I retreated back to the front parlor to capture the photo I naturally would entitle, "Daddy's Gone" while trying to find steady footing on the foul mountain of old mattresses and seat cushions. I was not intrepid enough to chance going upstairs.  That would wait for another visit.  When I turned to go I found to my chagrin that front door was in fact wide open so I was spared the ordeal of contorting myself to exit through the front window.  But after having been so enveloped by this dark and twisted space it was as if I were silently being allowed to leave.  I departed as a vivid bolt of lightning sliced the sky across the bay.  A storm was coming.


Monday, February 9, 2015

A Ghost Is Born




This past Spring I had the good fortune to, by chance, visit Fort Burnside in Jamestown, Rhode Island.  I had not made an excursion to there since the infamous day 3 years before when my camera was smashed at Fort Wetherill by a gust of wind.  On past missions I have felt at times there was some sense of a premonition about exploring a particular location and this was the case in this instance.  I was rewarded for my curiosity when I discovered Battery 213 - formerly a Series 200 6 inch gun battery - was open and accessible. This was especially a thrill for a bunker enthusiast like myself as it represented the first such emplacement I had gained entry to in all my years of "bunker diving" as I call it. (I can hear the gasps of envy from here.)  These were World War II era designs that were the smaller caliber brothers to the massive Series 100 16" inch gun battery casemates of the renowned 1940 Modernisation Program of Harbor Defenses.  Once inside I quickly discovered that the town had been using the bunker for some sort of fire training. The walls were blackened by smoke and had been drenched by fire hoses which caused the black soot to drip down the fading yellow concrete walls. The hoses were strewn across the floors and some shell rooms were packed with hay and wooden palettes in preparation for the next conflagration. The interior rooms which comprised the former command center for the battery had been arranged like an apartment with musty, waterlogged old furniture, I suppose to train firemen on navigating a smoky environment in a fire. The dampness and years of fires made the bunker smell rancid, charred and dank.  Altogether there was feeling of the place being haunted by some distant tragedy, an odd sensation as the battery was never remotely in combat.  But like all the World War II era emplacements I've visited there is an aura of that colossal tragedy that pervades them.  I've never encountered a ghost in my travels and because of that I don't put much stock in such things, but this place certainly felt like it was somewhere one could.

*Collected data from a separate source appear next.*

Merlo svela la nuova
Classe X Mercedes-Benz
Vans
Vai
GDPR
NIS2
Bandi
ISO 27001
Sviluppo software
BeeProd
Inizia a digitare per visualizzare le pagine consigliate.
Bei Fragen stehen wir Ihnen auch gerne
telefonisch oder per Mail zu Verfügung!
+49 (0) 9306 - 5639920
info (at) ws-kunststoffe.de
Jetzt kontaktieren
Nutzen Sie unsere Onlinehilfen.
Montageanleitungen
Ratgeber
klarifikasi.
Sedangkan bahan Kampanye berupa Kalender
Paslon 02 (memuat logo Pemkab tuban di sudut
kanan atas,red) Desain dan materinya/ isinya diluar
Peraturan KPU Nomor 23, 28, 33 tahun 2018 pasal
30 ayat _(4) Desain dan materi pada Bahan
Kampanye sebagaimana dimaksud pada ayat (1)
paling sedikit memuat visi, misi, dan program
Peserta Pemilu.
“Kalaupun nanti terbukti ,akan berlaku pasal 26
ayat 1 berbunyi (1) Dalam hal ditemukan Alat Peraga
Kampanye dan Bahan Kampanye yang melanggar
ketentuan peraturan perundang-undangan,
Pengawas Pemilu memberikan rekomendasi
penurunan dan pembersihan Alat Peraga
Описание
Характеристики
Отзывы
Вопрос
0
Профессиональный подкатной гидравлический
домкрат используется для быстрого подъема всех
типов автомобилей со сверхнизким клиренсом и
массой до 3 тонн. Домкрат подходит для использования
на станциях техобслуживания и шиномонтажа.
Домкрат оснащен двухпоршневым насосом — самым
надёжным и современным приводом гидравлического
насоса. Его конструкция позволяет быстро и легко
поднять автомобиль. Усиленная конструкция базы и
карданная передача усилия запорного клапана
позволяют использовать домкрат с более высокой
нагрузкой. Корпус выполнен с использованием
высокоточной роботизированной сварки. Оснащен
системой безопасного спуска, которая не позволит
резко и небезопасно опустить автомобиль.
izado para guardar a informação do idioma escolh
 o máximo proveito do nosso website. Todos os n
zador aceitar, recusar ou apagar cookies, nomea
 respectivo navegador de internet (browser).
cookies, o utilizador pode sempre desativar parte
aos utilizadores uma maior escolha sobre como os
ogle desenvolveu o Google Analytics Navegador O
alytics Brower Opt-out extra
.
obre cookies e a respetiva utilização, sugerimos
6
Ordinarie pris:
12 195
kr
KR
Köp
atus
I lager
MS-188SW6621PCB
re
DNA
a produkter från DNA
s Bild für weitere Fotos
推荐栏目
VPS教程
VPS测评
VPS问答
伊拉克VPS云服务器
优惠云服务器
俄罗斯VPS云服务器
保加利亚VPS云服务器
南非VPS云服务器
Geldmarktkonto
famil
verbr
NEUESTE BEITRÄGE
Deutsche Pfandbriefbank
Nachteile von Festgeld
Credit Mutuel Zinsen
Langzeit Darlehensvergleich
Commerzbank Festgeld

I had recently acquired a Sony Handycam video camera that had the added feature of possessing a very nice projector that could project either videos or images on the camera with great clarity. While preparing for this particular mission I had, as it would turn out, ironically chosen the general theme of children in war.  The command center turned apartment offered me the opportunity to project an image into total darkness from a doorway in the entrance corridor. I chose an image of a young cabin boy aboard the ill fated German liner, Wilhelm Gustloff as my first experiment. What occurred was extraordinary and was almost like bringing a ghost to life.  The image did not distort against the irregular background of decrepit furnishings, but instead hung in the midst of the room like a spectre.  It was as though the vague imaginings I had of a haunted, tragic place were given a plaintive face beckoning from another time. 

In the photograph shown above I added some very basic flash (keeping it raw) that I bounced off the overhead thus illuminating the details of the "apartment" while preserving the ethereal quality of the projected image.

I was able to make three separate forays to the location in the Spring, but in case one were inclined to make a trip down to see Battery 213 it is currently resealed by the forces of oppression and the Town of Jamestown.  On my final visit in September of last year the iron grates over the entrances had been returned to their hinges once again securing the ghosts of Battery 213 from public view.